De derde site is jonger en waarschijnlijk laatmiddeleeuws. “Wellicht gaat het om de resten van huizen van vissersboeren die in de middeleeuwen aan de rand van Oostduinkerke woonden om in de polders aan landbouw te doen. Een van de sites sluit aan op het Nonnenhof. Waarschijnlijk was de boerderij vroeger iets groter.”

Duivelsput

Het golfterrein omsluit ook het Hof ter Hille waar het golfclubhuis zal worden ondergebracht. “Dat Hof ter Hille was een grafelijk leen dat in het midden van de 14de eeuw door de abdij Ten Duinen werd aangekocht en van dan af als pachthoeve werd uitgebaat”, gaat Alexander Lehouck verder.

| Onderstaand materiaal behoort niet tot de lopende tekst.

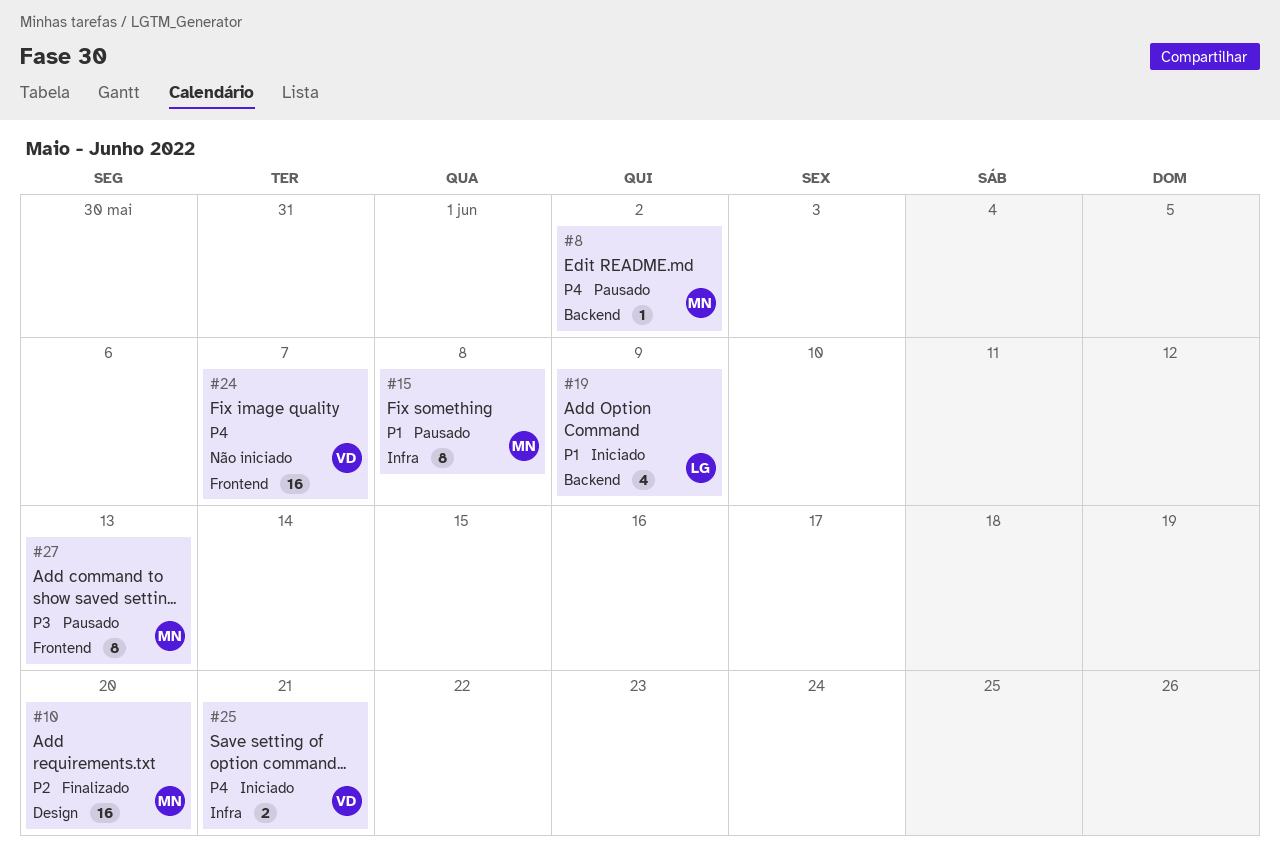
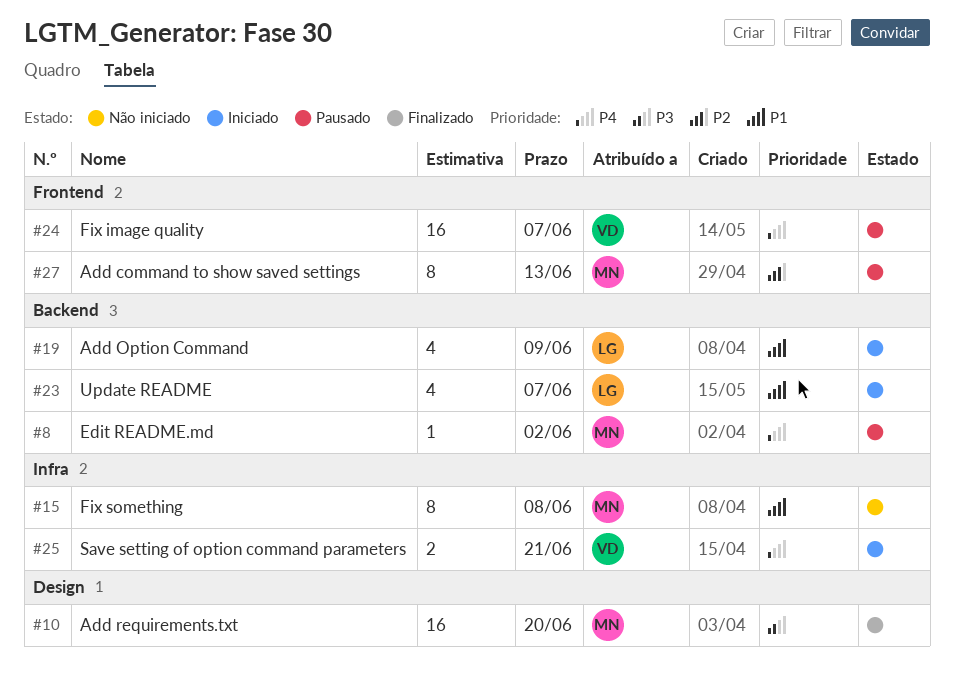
#10, priority: P2 -> P3
#15, status: Pausado -> Não iniciado
#23: none -> present
#24, status: Não iniciado -> Pausado
#27, priority: P3 -> P2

“Een andere archeologische zone die we zullen onderzoeken, is die van de Duivelsput. “Daar is een bekende legende uit de 17de eeuw aan verbonden. Volgens die legende zou de toenmalige eigenares zich door een knecht in een koets naar het Hof ter Hille laten brengen hebben omdat de pachter van Hof ter Hille niet wou betalen. Op een bepaald ogenblik zou de knecht God hebben gedankt dat ze eindelijk op hun bestemming waren, waarop de eigenares zou hebben uitgeroepen : ‘Of het nu met God is, of zonder God, we zijn op het Hof ter Hille’. Onmiddellijk daarna sprongen er een aantal honden op de baan die de teugels van de paarden doorbeten, waardoor de koets onbestuurbaar werd. De knecht kon met de paarden ontsnappen maar de onbestuurbare koets reed de put in. Van de eigenares en koets werd nooit meer iets vernomen. Dit is een heel vreemd en oud verhaal waar een groot mysterie rond is blijven hangen. Het is een aanwijzing dat men ook in de 17de eeuw al niet meer wist waarvoor die put precies heeft gediend. Het moet dus een heel oude site zijn.”

Het zijn kleine maar betekenisvolle aanwijzingen hoe boeiend de omgeving is voor archeologen. “Misschien vinden we hier nog oudere resten van bewoning terug”, knikt Alexander lehouck. “Als je vertrekt van de vereldoorlogen en vandaar verder terugkeert in de geschiedenis… Wat er hier allemaal is gebeurd, bijvoorbeeld op het einde van de middeleeuwen, de godsdienstoorlogen, de slag bij Nieuwpoort… Het zijn allemaal laagjes in de geschiedenis die we hier op dit terrein van elkaar moeten kunnen onderscheiden. Nu hebben we in de bodem een blauwdruk van wat er zich hier allemaal heeft afgespeeld. Nu komt het er op aan om laagje per laagje af te pellen, ten einde een totaalbeeld van de geschiedenis van Ter Hille te krijgen.”